→ REQUIRED ACTION
Every line of the records that holds the word "output" should be copied out.

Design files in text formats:
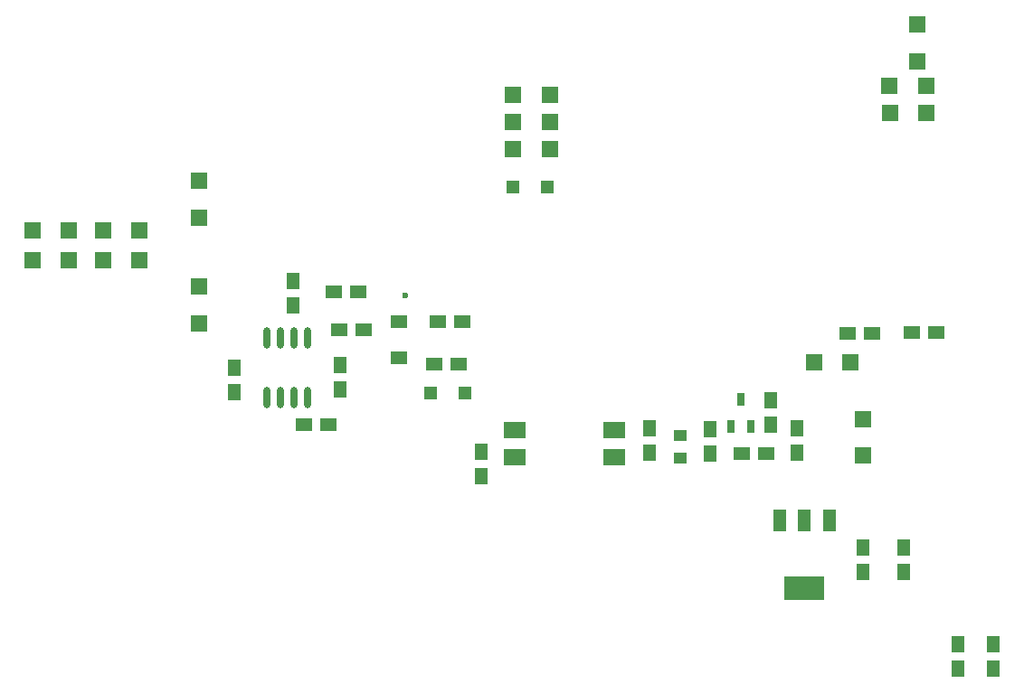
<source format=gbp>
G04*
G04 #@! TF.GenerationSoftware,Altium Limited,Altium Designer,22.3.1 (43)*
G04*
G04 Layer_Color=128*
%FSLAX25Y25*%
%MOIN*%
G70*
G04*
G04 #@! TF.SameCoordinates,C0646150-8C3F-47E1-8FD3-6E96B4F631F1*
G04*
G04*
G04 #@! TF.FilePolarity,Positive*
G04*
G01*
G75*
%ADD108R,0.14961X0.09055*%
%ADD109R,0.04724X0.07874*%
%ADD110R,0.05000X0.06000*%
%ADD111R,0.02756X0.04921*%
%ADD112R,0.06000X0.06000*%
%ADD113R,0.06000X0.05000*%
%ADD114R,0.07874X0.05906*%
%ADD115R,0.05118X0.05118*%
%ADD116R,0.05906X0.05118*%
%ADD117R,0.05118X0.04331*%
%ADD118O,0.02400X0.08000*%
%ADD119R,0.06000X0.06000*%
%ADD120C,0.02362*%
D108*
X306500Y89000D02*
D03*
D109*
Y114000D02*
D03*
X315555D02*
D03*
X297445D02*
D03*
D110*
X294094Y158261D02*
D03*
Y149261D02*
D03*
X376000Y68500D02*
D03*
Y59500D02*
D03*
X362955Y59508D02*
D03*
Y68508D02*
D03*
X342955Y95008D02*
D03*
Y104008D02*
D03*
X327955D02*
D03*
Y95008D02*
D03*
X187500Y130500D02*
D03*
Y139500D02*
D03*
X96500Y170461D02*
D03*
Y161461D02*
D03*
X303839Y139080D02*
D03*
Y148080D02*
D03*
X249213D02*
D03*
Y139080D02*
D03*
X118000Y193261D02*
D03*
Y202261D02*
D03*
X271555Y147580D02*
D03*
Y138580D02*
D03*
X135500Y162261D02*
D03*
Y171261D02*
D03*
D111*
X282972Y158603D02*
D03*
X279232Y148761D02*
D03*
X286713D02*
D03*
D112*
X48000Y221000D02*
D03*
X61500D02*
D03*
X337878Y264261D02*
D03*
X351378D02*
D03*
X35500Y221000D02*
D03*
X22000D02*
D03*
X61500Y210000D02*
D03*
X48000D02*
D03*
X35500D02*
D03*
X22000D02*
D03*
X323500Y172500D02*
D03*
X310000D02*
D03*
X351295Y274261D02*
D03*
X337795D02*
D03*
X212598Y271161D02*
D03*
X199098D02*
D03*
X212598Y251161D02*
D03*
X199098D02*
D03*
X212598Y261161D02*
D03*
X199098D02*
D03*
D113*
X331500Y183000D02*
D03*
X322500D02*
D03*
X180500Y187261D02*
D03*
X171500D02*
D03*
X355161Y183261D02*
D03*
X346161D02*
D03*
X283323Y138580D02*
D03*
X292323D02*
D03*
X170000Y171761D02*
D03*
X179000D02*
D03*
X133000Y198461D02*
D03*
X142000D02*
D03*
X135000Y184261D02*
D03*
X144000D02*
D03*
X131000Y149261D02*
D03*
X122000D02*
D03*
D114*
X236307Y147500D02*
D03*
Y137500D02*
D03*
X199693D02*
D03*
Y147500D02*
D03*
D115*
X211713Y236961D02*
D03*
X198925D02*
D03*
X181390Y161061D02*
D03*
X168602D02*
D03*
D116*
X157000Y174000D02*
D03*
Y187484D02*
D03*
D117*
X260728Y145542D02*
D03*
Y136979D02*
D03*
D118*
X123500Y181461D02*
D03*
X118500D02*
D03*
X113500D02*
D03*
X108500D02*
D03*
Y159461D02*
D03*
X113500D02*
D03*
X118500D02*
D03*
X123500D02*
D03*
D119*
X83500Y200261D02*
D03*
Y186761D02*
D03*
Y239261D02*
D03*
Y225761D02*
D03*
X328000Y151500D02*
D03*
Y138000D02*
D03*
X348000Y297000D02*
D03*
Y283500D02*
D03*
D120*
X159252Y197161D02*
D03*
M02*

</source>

...

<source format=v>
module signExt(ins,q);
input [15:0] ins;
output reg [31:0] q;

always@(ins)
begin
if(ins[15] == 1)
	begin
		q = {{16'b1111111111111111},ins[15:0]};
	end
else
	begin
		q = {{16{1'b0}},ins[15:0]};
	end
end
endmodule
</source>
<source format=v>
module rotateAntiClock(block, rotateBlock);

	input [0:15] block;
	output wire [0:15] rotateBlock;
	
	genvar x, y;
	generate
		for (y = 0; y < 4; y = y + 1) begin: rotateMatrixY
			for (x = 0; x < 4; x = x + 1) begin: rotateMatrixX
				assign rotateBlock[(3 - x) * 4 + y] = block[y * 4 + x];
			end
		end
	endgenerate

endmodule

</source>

→ ANSWER TO THE EXERCISE
output reg [31:0] q;
	output wire [0:15] rotateBlock;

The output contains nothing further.